▶ What you are asked to do
Every line of the data below should be retyped exactly, with no images carried over.
== == ==
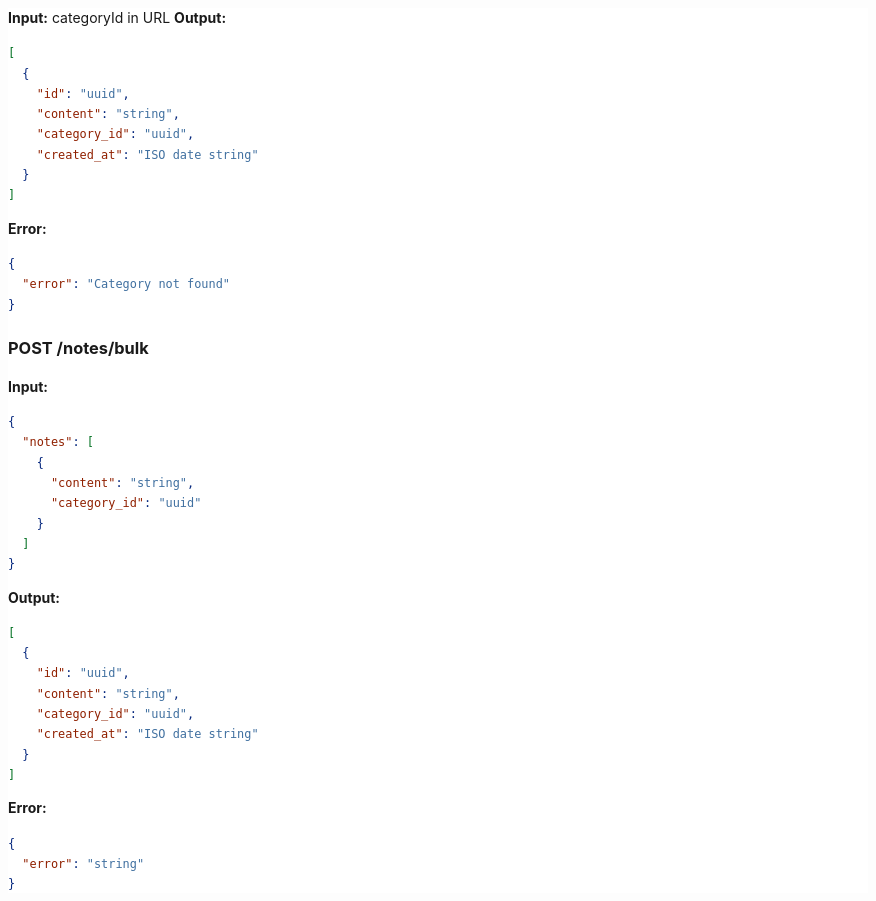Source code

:**Input:** categoryId in URL
**Output:**

```json
[
  {
    "id": "uuid",
    "content": "string",
    "category_id": "uuid",
    "created_at": "ISO date string"
  }
]
```

**Error:**

```json
{
  "error": "Category not found"
}
```

### POST /notes/bulk

**Input:**

```json
{
  "notes": [
    {
      "content": "string",
      "category_id": "uuid"
    }
  ]
}
```

**Output:**

```json
[
  {
    "id": "uuid",
    "content": "string",
    "category_id": "uuid",
    "created_at": "ISO date string"
  }
]
```

**Error:**

```json
{
  "error": "string"
}
```
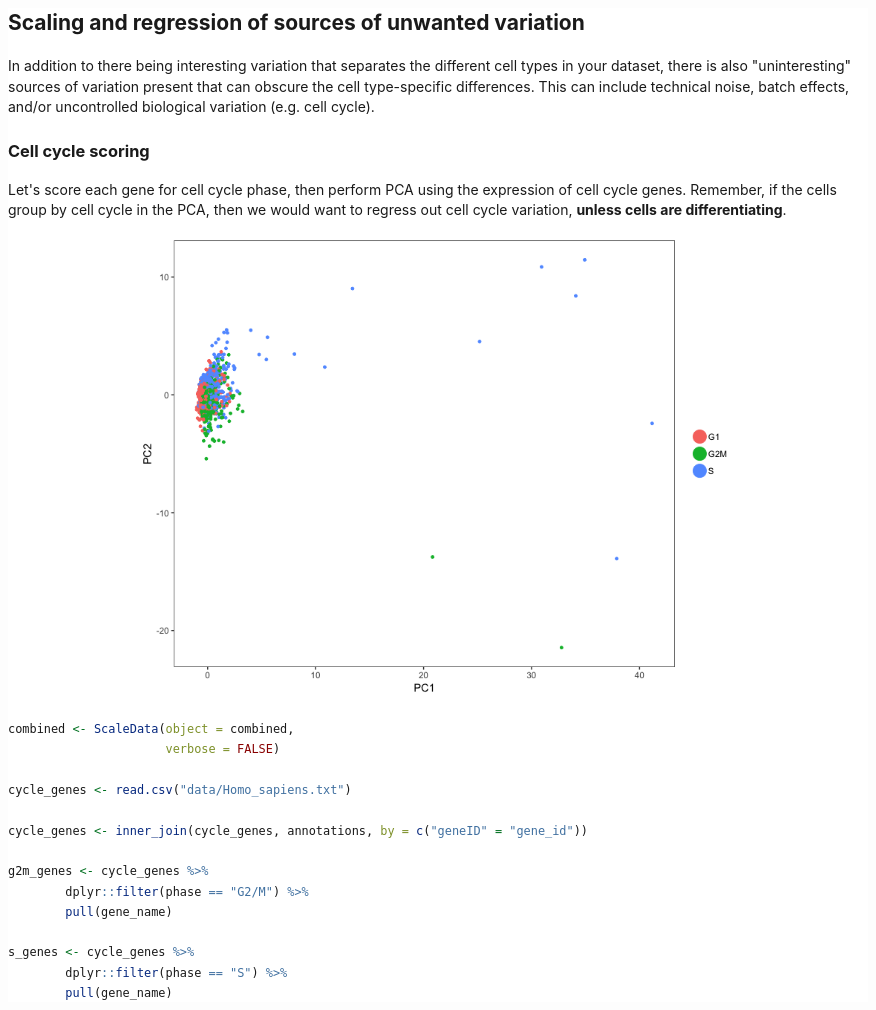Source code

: ## Scaling and regression of sources of unwanted variation

In addition to there being interesting variation that separates the different cell types in your dataset, there is also "uninteresting" sources of variation present that can obscure the cell type-specific differences. This can include technical noise, batch effects, and/or uncontrolled biological variation (e.g. cell cycle).

### Cell cycle scoring

Let's score each gene for cell cycle phase, then perform PCA using the expression of cell cycle genes. Remember, if the cells group by cell cycle in the PCA, then we would want to regress out cell cycle variation, **unless cells are differentiating**.  

<p align="center">
<img src="../img/SC_preregressed_phase_pca.png" width="600">
</p>

```r
combined <- ScaleData(object = combined, 
                      verbose = FALSE)

cycle_genes <- read.csv("data/Homo_sapiens.txt")

cycle_genes <- inner_join(cycle_genes, annotations, by = c("geneID" = "gene_id"))

g2m_genes <- cycle_genes %>%
        dplyr::filter(phase == "G2/M") %>%
        pull(gene_name)

s_genes <- cycle_genes %>%
        dplyr::filter(phase == "S") %>%
        pull(gene_name)

```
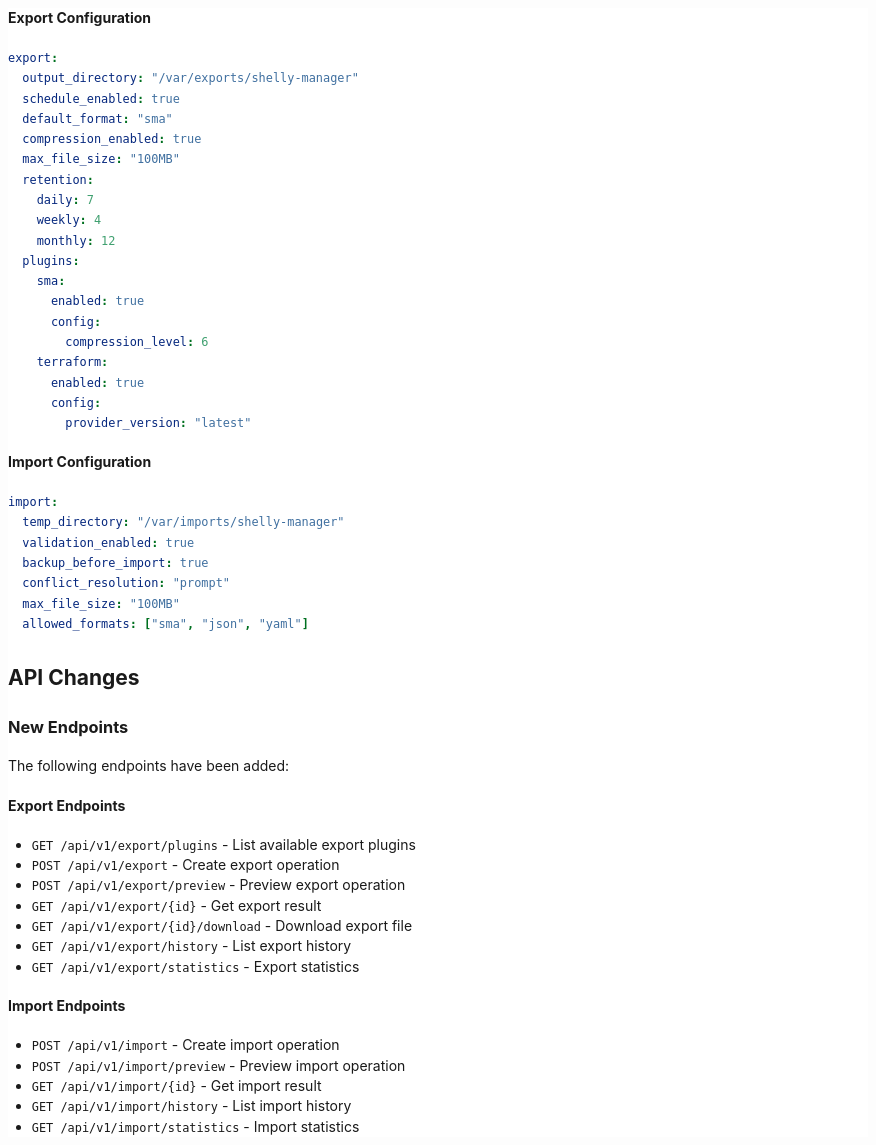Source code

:#### Export Configuration
```yaml
export:
  output_directory: "/var/exports/shelly-manager"
  schedule_enabled: true
  default_format: "sma"
  compression_enabled: true
  max_file_size: "100MB"
  retention:
    daily: 7
    weekly: 4
    monthly: 12
  plugins:
    sma:
      enabled: true
      config:
        compression_level: 6
    terraform:
      enabled: true
      config:
        provider_version: "latest"
```

#### Import Configuration
```yaml
import:
  temp_directory: "/var/imports/shelly-manager"
  validation_enabled: true
  backup_before_import: true
  conflict_resolution: "prompt"
  max_file_size: "100MB"
  allowed_formats: ["sma", "json", "yaml"]
```

## API Changes

### New Endpoints

The following endpoints have been added:

#### Export Endpoints
- `GET /api/v1/export/plugins` - List available export plugins
- `POST /api/v1/export` - Create export operation
- `POST /api/v1/export/preview` - Preview export operation
- `GET /api/v1/export/{id}` - Get export result
- `GET /api/v1/export/{id}/download` - Download export file
- `GET /api/v1/export/history` - List export history
- `GET /api/v1/export/statistics` - Export statistics

#### Import Endpoints
- `POST /api/v1/import` - Create import operation
- `POST /api/v1/import/preview` - Preview import operation
- `GET /api/v1/import/{id}` - Get import result
- `GET /api/v1/import/history` - List import history
- `GET /api/v1/import/statistics` - Import statistics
== == ==
▶ Response to the task
Source code

:**Input:** categoryId in URL
**Output:**

```json
[
  {
    "id": "uuid",
    "content": "string",
    "category_id": "uuid",
    "created_at": "ISO date string"
  }
]
```

**Error:**

```json
{
  "error": "Category not found"
}
```

### POST /notes/bulk

**Input:**

```json
{
  "notes": [
    {
      "content": "string",
      "category_id": "uuid"
    }
  ]
}
```

**Output:**

```json
[
  {
    "id": "uuid",
    "content": "string",
    "category_id": "uuid",
    "created_at": "ISO date string"
  }
]
```

**Error:**

```json
{
  "error": "string"
}
```
Source code

: ## Scaling and regression of sources of unwanted variation

In addition to there being interesting variation that separates the different cell types in your dataset, there is also "uninteresting" sources of variation present that can obscure the cell type-specific differences. This can include technical noise, batch effects, and/or uncontrolled biological variation (e.g. cell cycle).

### Cell cycle scoring

Let's score each gene for cell cycle phase, then perform PCA using the expression of cell cycle genes. Remember, if the cells group by cell cycle in the PCA, then we would want to regress out cell cycle variation, **unless cells are differentiating**.  

<p align="center">
<img src="../img/SC_preregressed_phase_pca.png" width="600">
</p>

```r
combined <- ScaleData(object = combined, 
                      verbose = FALSE)

cycle_genes <- read.csv("data/Homo_sapiens.txt")

cycle_genes <- inner_join(cycle_genes, annotations, by = c("geneID" = "gene_id"))

g2m_genes <- cycle_genes %>%
        dplyr::filter(phase == "G2/M") %>%
        pull(gene_name)

s_genes <- cycle_genes %>%
        dplyr::filter(phase == "S") %>%
        pull(gene_name)

```
Source code

:#### Export Configuration
```yaml
export:
  output_directory: "/var/exports/shelly-manager"
  schedule_enabled: true
  default_format: "sma"
  compression_enabled: true
  max_file_size: "100MB"
  retention:
    daily: 7
    weekly: 4
    monthly: 12
  plugins:
    sma:
      enabled: true
      config:
        compression_level: 6
    terraform:
      enabled: true
      config:
        provider_version: "latest"
```

#### Import Configuration
```yaml
import:
  temp_directory: "/var/imports/shelly-manager"
  validation_enabled: true
  backup_before_import: true
  conflict_resolution: "prompt"
  max_file_size: "100MB"
  allowed_formats: ["sma", "json", "yaml"]
```

## API Changes

### New Endpoints

The following endpoints have been added:

#### Export Endpoints
- `GET /api/v1/export/plugins` - List available export plugins
- `POST /api/v1/export` - Create export operation
- `POST /api/v1/export/preview` - Preview export operation
- `GET /api/v1/export/{id}` - Get export result
- `GET /api/v1/export/{id}/download` - Download export file
- `GET /api/v1/export/history` - List export history
- `GET /api/v1/export/statistics` - Export statistics

#### Import Endpoints
- `POST /api/v1/import` - Create import operation
- `POST /api/v1/import/preview` - Preview import operation
- `GET /api/v1/import/{id}` - Get import result
- `GET /api/v1/import/history` - List import history
- `GET /api/v1/import/statistics` - Import statistics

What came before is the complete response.